-- Exercise inputs follows --
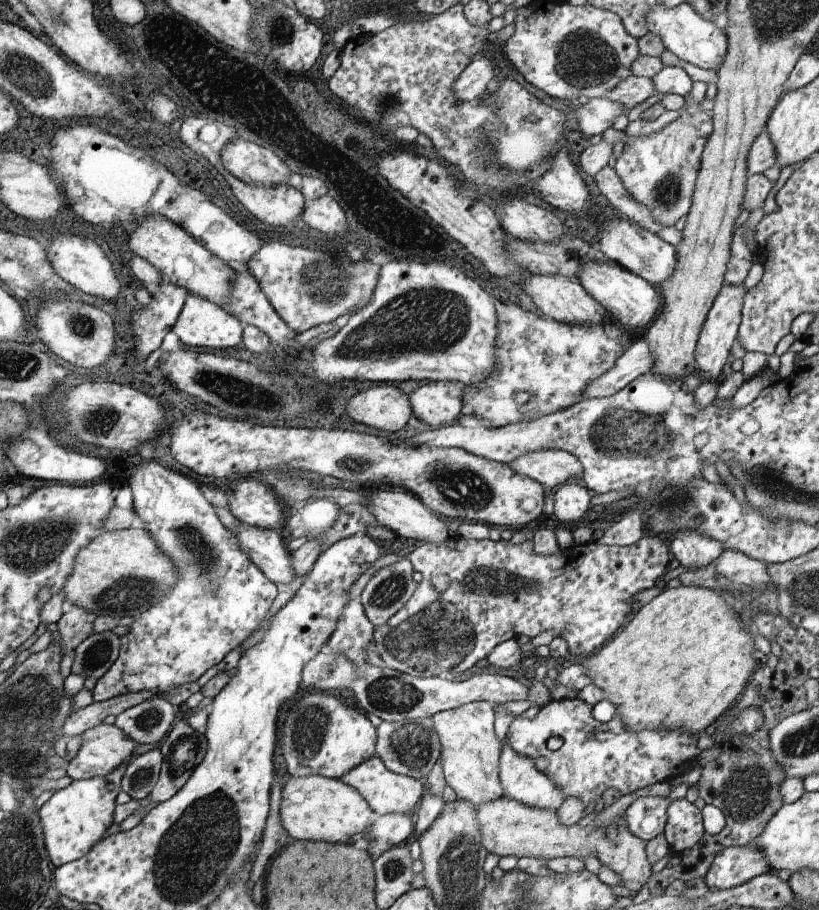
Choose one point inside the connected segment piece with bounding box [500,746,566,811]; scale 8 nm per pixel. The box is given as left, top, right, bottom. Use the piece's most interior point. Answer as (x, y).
(522, 782)

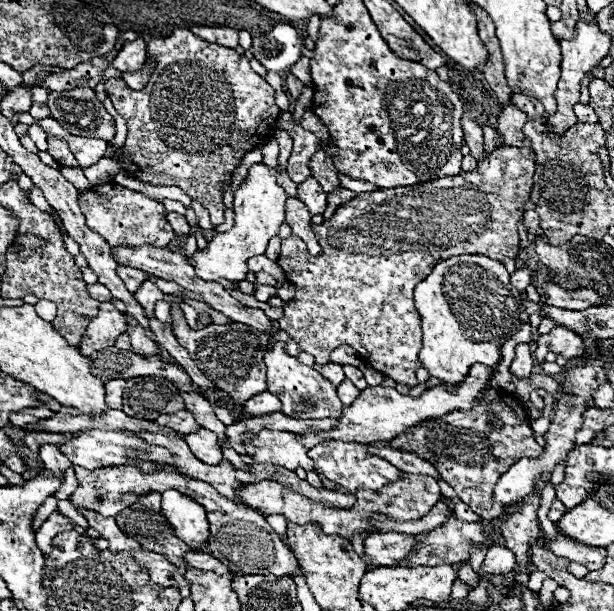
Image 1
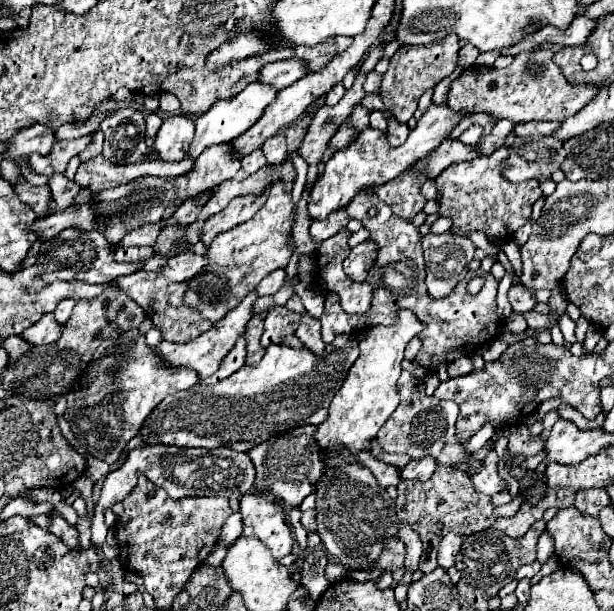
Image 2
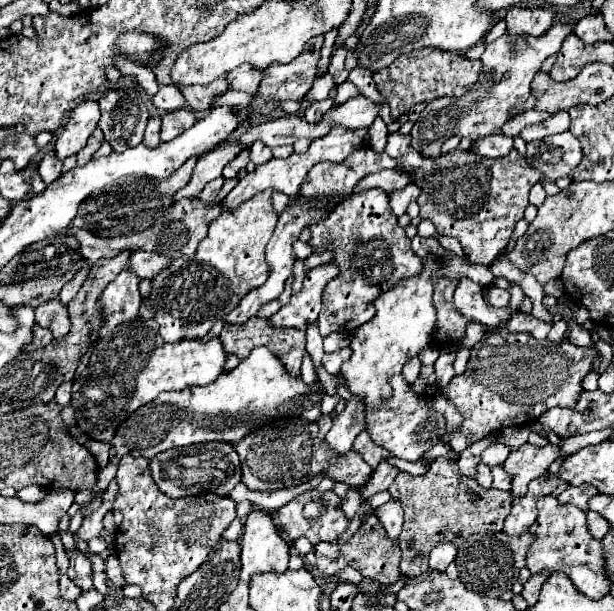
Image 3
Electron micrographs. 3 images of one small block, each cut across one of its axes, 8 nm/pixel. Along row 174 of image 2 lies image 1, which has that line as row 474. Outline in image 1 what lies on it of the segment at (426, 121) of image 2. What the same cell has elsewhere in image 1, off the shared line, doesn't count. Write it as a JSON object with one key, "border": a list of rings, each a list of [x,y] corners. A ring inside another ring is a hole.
{"border":[[[328,440],[328,442],[322,442],[318,444],[316,448],[308,450],[308,456],[314,460],[314,472],[318,474],[324,474],[328,480],[344,486],[348,492],[356,494],[356,490],[360,486],[366,486],[366,488],[372,488],[372,490],[378,490],[382,488],[384,484],[388,484],[390,480],[398,480],[400,476],[400,470],[394,468],[390,462],[386,462],[384,458],[378,458],[378,456],[370,456],[366,452],[366,446],[364,444],[358,444],[358,442],[342,442],[342,440]]]}

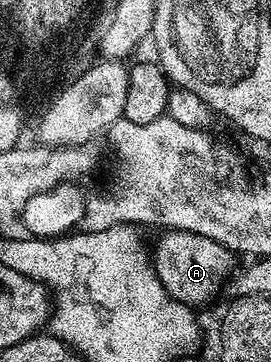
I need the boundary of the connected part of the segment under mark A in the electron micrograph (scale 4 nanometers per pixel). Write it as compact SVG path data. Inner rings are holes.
M182 229L165 230L152 247L152 264L165 291L171 298L191 307L212 298L225 286L236 267L235 254L214 239Z

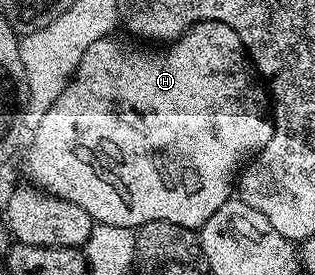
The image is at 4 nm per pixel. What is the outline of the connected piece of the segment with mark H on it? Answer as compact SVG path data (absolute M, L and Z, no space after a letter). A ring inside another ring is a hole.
M195 22L188 29L187 34L175 39L171 44L165 45L155 54L152 50L147 50L147 45L137 44L127 37L116 38L109 36L90 44L86 48L86 56L82 56L80 65L76 69L76 75L70 79L67 88L54 100L50 112L42 116L36 130L31 131L30 141L27 143L24 154L24 170L28 173L27 181L45 190L48 194L58 196L62 200L70 200L78 204L90 215L93 223L114 224L115 226L131 226L133 228L142 224L150 224L150 220L170 220L170 224L182 224L182 228L190 228L199 231L201 226L222 208L233 197L234 187L238 182L237 171L242 164L256 157L272 135L272 120L270 113L270 95L262 85L255 69L250 68L250 59L244 49L242 40L230 24L221 22Z

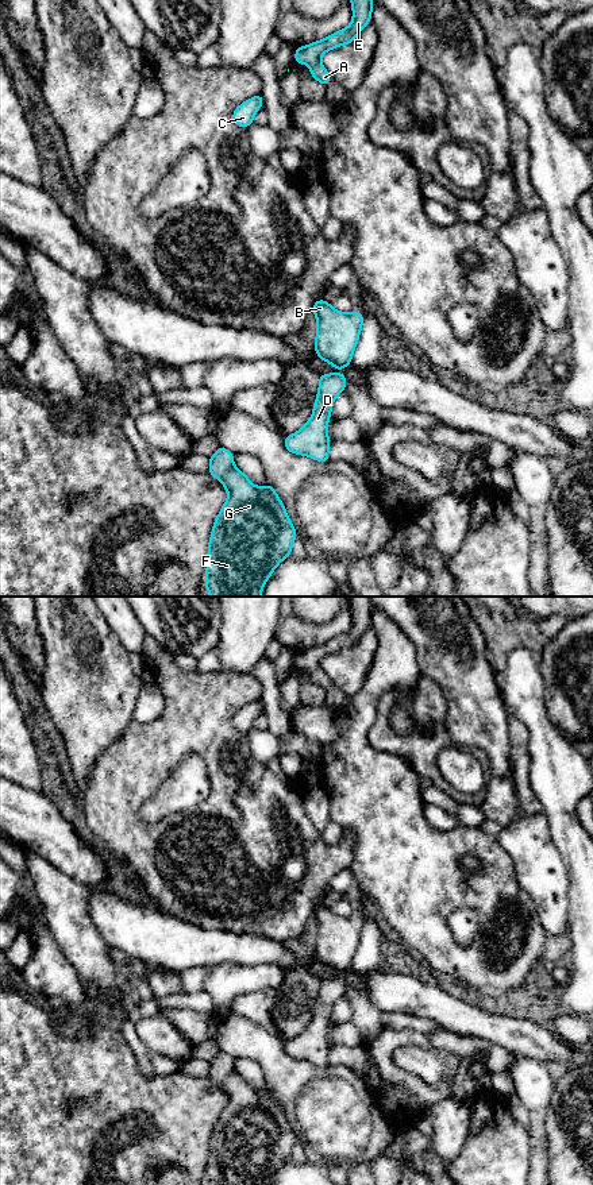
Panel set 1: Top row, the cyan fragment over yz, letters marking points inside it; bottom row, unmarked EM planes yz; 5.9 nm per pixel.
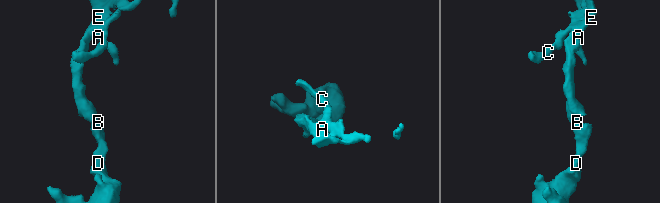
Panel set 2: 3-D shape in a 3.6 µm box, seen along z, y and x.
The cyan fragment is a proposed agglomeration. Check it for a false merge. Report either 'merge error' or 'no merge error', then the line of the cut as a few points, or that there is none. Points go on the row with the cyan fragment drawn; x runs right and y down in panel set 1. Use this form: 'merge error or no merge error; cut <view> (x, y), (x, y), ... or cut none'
no merge error; cut none

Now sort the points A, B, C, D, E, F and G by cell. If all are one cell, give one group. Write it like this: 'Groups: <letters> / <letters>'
Groups: A B C D E F G

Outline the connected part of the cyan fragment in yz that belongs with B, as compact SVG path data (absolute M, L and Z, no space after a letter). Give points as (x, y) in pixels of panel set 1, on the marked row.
M323 298L315 301L312 313L317 320L313 351L331 366L346 368L359 339L363 313L335 310Z

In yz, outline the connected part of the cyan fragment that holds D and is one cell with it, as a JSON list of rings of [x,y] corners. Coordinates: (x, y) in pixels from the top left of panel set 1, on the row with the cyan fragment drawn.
[[[343,374],[319,375],[319,393],[313,413],[308,422],[296,433],[284,437],[285,448],[296,455],[309,456],[320,463],[328,462],[330,440],[328,420],[332,404],[344,391],[347,379]]]

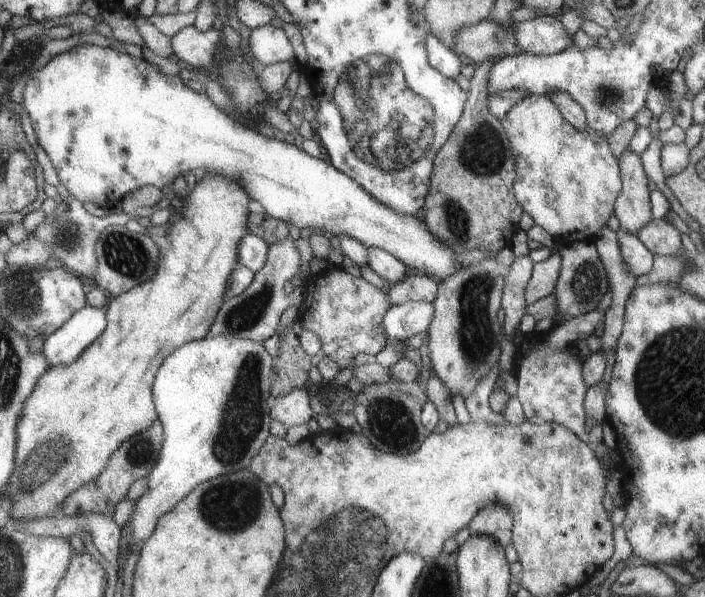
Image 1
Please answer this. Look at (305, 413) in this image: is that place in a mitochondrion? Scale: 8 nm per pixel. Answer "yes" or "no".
no

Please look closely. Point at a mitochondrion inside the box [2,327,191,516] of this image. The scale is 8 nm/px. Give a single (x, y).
(48, 458)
-- Exercise inputs concluded --
Every line from the one containing "Please look closely." through the final line of the data above is to be restated word for word, and nothing more.

Please look closely. Point at a mitochondrion inside the box [2,327,191,516] of this image. The scale is 8 nm/px. Give a single (x, y).
(48, 458)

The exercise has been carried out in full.